— start INFORMATION SHOWN —

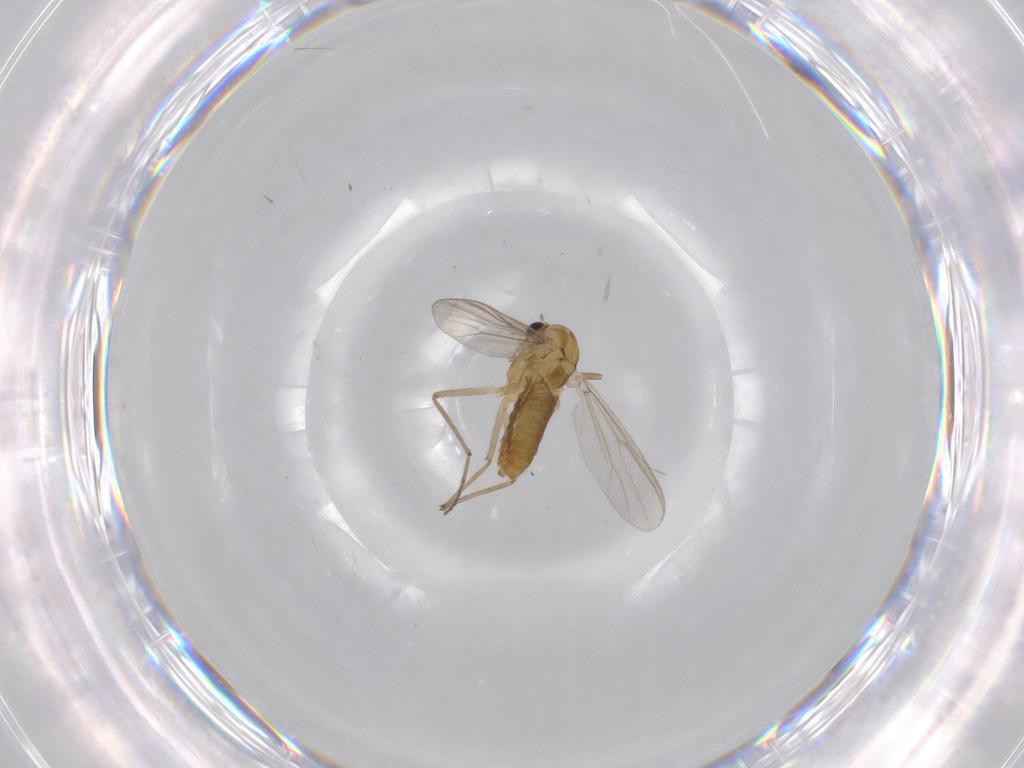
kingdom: Animalia
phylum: Arthropoda
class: Insecta
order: Diptera
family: Chironomidae
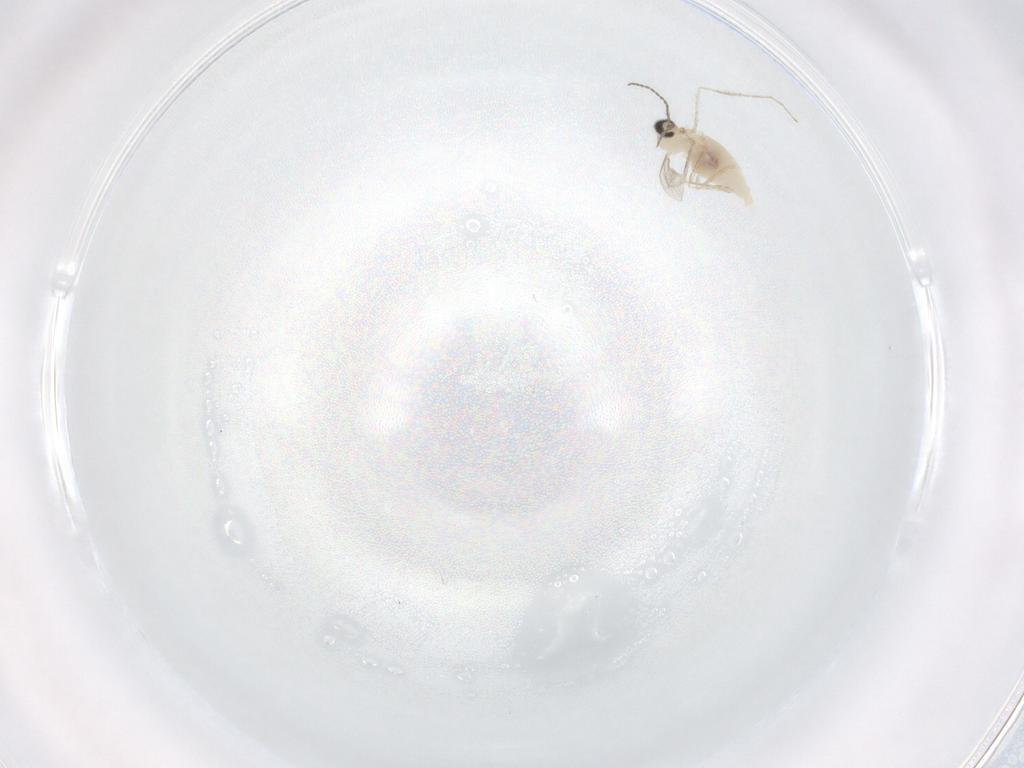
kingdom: Animalia
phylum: Arthropoda
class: Insecta
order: Diptera
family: Cecidomyiidae
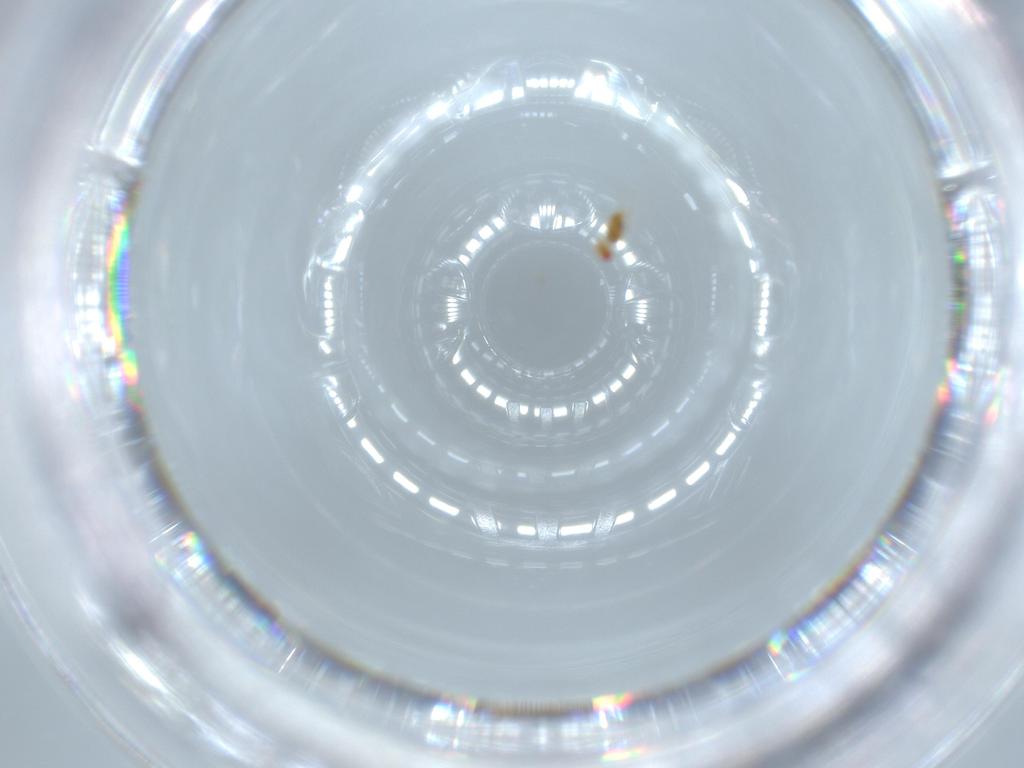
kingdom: Animalia
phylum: Arthropoda
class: Insecta
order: Hymenoptera
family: Trichogrammatidae
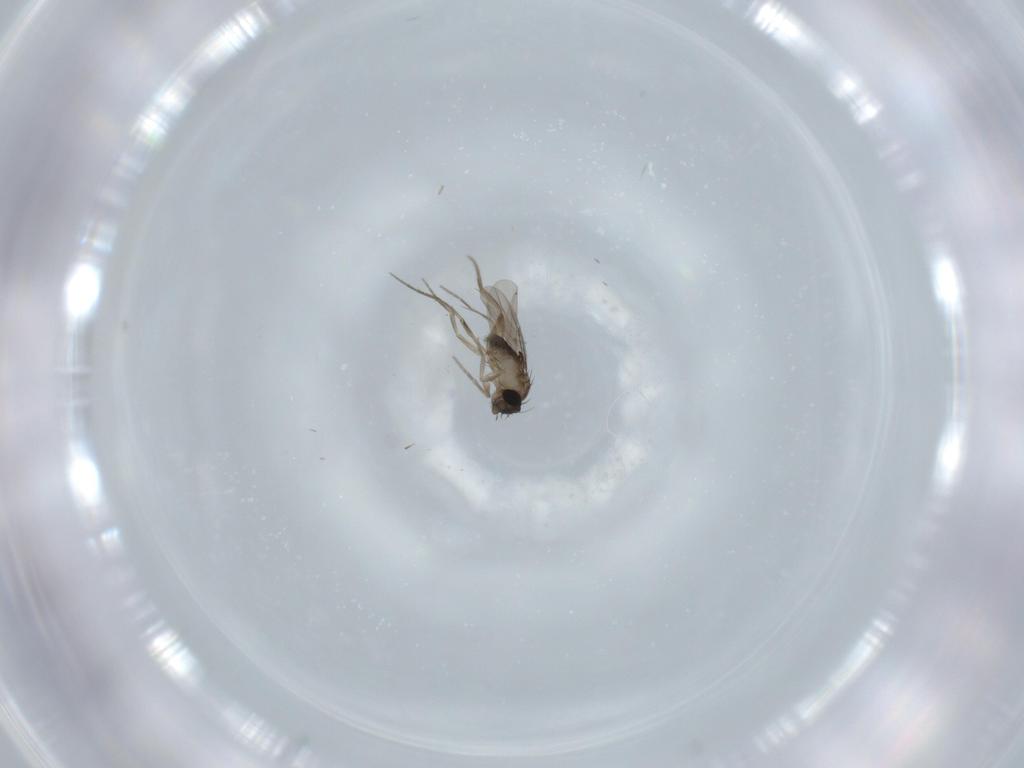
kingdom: Animalia
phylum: Arthropoda
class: Insecta
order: Diptera
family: Phoridae
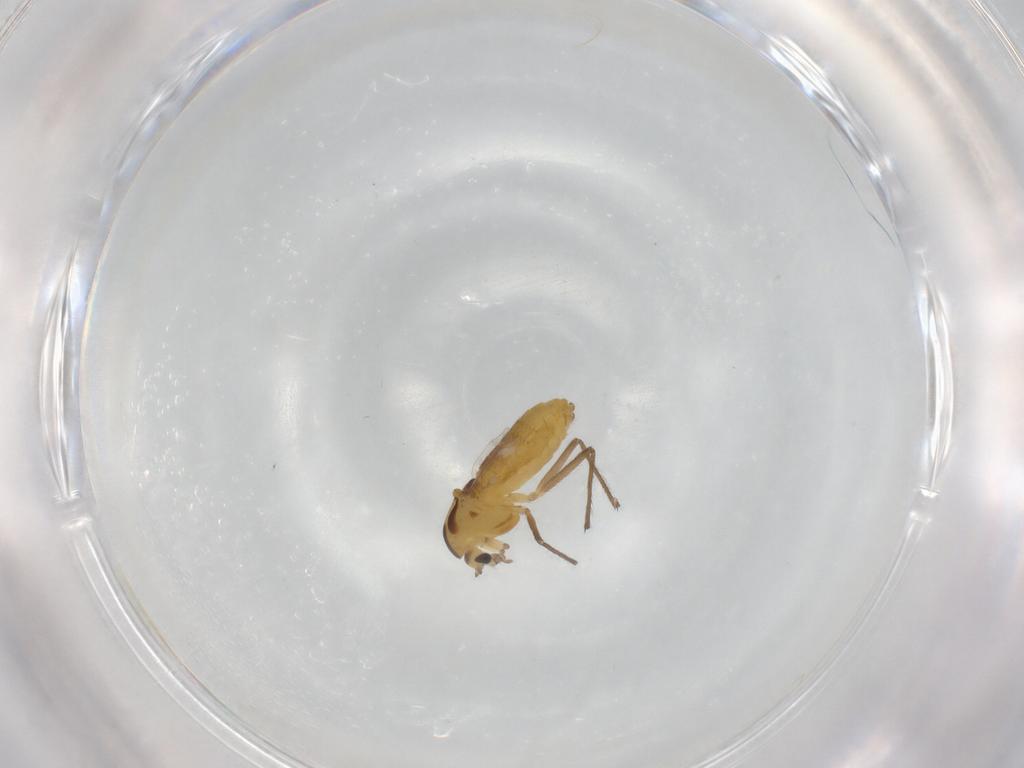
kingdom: Animalia
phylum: Arthropoda
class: Insecta
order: Diptera
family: Chironomidae
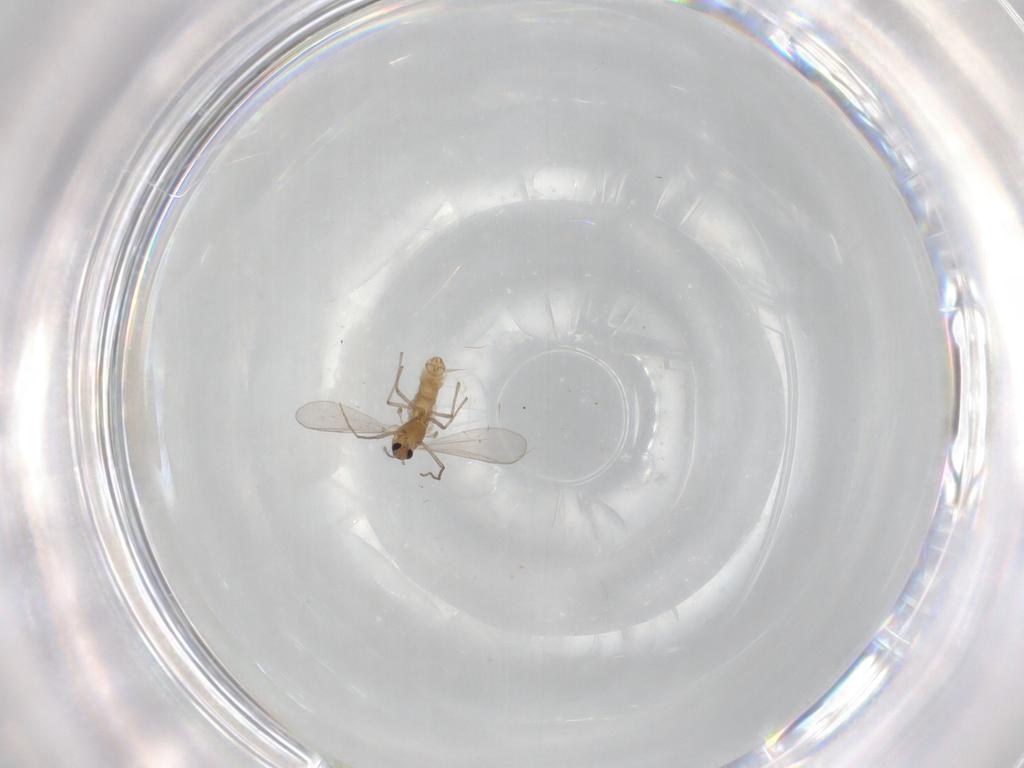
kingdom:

— end INFORMATION SHOWN —

WRITTEN PROBLEM: Turn the lines of the records from the one holding "order: Hymenoptera" through the end of the records, both included, into a numbered list. Leave out the pictures and any blank lines.

SOLUTION TO THE PROBLEM:
1. order: Hymenoptera
2. family: Trichogrammatidae
3. kingdom: Animalia
4. phylum: Arthropoda
5. class: Insecta
6. order: Diptera
7. family: Phoridae
8. kingdom: Animalia
9. phylum: Arthropoda
10. class: Insecta
11. order: Diptera
12. family: Chironomidae
13. kingdom:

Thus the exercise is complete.